■ **PAGE EXTRACT**
------------------------------
Most command shells such as bash or cmd.exe support "file globbing", the ability to identify a group of files by using wildcards. The setPatternSyntax() function is used to switch between regexp and wildcard mode. Wildcard matching is much simpler than full regexps and has only four features:

cAny character represents itself apart from those mentioned below. Thus c matches the character c.
?This matches any single character. It is the same as . in full regexps.
*This matches zero or more of any characters. It is the same as .* in full regexps.
[...]Sets of characters can be represented in square brackets, similar to full regexps. Within the character class, like outside, backslash has no special meaning.

For example if we are in wildcard mode and have strings which contain filenames we could identify HTML files with *.html. This will match zero or more characters followed by a dot followed by 'h', 't', 'm' and 'l'.

To test a string against a wildcard expression, use exactMatch(). For example:

 QRegExp rx("*.txt");
 rx.setPatternSyntax(QRegExp::Wildcard);
 rx.exactMatch("README.txt");        // returns true
 rx.exactMatch("welcome.txt.bak");   // returns false

Notes for Perl Users

Most of the character class abbreviations supported by Perl are supported by QRegExp, see characters and abbreviations for sets of characters.

In QRegExp, apart from within character classes, ^ always signifies the start of the string, so carets must always be escaped unless used for that purpose. In Perl the meaning of caret varies automagically depending on where it occurs so escaping it is rarely necessary. The same applies to $ which in QRegExp always signifies the end of the string.
------------------------------
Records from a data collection
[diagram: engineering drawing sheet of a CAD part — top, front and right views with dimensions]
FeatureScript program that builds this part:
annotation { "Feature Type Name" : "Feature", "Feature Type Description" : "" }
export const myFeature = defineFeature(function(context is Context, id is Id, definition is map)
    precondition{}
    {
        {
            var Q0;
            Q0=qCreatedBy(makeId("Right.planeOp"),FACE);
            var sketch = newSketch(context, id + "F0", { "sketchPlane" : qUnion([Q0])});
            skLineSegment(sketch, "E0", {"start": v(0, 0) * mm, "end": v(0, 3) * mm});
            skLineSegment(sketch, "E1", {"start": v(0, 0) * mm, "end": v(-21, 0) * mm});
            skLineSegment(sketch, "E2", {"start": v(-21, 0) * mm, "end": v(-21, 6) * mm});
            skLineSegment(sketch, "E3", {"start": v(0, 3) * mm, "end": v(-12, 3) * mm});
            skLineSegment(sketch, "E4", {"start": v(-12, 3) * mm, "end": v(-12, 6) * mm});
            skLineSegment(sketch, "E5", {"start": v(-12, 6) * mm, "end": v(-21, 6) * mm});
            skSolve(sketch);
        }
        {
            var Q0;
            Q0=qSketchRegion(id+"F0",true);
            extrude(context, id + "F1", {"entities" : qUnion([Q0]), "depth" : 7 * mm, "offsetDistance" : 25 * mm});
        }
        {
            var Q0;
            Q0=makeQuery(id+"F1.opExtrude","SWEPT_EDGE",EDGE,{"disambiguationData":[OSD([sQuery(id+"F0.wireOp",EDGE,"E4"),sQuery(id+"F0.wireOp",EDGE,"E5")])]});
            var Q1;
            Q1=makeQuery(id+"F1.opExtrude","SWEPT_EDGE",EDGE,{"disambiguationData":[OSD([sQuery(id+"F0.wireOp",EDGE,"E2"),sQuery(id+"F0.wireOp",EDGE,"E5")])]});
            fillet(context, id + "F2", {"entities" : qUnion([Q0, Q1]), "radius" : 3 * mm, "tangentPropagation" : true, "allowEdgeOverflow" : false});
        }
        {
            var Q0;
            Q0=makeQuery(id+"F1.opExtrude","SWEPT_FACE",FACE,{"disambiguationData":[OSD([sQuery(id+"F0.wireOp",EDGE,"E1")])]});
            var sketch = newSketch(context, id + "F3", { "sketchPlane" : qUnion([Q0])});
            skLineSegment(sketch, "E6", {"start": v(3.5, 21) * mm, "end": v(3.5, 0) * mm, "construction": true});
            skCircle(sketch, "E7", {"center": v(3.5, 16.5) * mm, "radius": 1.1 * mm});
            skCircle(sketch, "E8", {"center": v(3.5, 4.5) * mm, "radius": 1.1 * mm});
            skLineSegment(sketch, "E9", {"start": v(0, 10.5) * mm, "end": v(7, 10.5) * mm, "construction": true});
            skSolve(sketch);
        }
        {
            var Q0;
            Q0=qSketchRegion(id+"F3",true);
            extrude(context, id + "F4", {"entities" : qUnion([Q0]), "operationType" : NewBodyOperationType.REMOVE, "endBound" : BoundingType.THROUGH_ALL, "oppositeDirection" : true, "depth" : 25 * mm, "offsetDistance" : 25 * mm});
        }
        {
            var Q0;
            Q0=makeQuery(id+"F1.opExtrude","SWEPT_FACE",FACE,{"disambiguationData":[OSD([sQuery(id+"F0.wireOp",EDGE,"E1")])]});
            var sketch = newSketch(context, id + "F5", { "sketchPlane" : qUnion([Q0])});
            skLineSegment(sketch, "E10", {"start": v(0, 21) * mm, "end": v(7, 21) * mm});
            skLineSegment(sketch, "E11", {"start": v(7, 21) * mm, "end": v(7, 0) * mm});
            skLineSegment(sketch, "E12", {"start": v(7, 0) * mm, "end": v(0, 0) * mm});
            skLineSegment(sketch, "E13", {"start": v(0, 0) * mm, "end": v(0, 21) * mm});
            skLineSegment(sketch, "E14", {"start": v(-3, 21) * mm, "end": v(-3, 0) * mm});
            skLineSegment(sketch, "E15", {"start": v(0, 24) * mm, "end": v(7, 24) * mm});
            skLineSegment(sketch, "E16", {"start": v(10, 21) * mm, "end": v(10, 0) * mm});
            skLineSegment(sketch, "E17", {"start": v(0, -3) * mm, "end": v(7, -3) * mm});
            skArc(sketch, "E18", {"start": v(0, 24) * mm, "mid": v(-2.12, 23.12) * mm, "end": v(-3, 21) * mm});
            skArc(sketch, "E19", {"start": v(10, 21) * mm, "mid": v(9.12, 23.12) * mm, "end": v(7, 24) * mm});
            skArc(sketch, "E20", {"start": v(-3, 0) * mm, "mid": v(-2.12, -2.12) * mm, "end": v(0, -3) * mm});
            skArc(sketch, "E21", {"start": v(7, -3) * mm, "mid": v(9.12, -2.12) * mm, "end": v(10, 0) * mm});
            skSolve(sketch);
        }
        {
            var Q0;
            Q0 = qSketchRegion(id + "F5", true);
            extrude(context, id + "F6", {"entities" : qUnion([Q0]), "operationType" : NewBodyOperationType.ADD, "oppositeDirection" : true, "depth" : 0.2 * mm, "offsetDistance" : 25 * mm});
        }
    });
------------------------------
■ **WORK TO DO**
a) Retype the QRegExp documentation excerpt word for word, starting with "cAny character represents" and going on through "by 'h', 't', 'm' and 'l'.".
b) Extend the QRegExp documentation excerpt, picking up right after its final sentence.

■ **ANSWERS IN ORDER**
a)
cAny character represents itself apart from those mentioned below. Thus c matches the character c.
?This matches any single character. It is the same as . in full regexps.
*This matches zero or more of any characters. It is the same as .* in full regexps.
[...]Sets of characters can be represented in square brackets, similar to full regexps. Within the character class, like outside, backslash has no special meaning.

For example if we are in wildcard mode and have strings which contain filenames we could identify HTML files with *.html. This will match zero or more characters followed by a dot followed by 'h', 't', 'm' and 'l'.

b)
QRegExp's quantifiers are the same as Perl's greedy quantifiers (but see the note above). Non-greedy matching cannot be applied to individual quantifiers, but can be applied to all the quantifiers in the pattern. For example, to match the Perl regexp ro+?m requires:

 QRegExp
    rx("ro+m"); rx.setMinimal(true);

The equivalent of Perl's /i option is setCaseSensitivity(Qt::CaseInsensitive).

Perl's /g option can be emulated using a loop.

In QRegExp . matches any character, therefore all QRegExp regexps have the equivalent of Perl's /s option. QRegExp does not have an equivalent to Perl's /m option, but this can be emulated in various ways for example by splitting the input into lines or by looping with a regexp that searches for newlines.

Because QRegExp is string oriented, there are no \A, \Z, or \z assertions. The \G assertion is not supported but can be emulated in a loop.

Perl's $& is cap(0) or capturedTexts()[0]. There are no QRegExp equivalents for $`, $' or $+. Perl's capturing variables, $1, $2, ... correspond to cap(1) or capturedTexts()[1], cap(2) or capturedTexts()[2], etc.

To substitute a pattern use QString::replace().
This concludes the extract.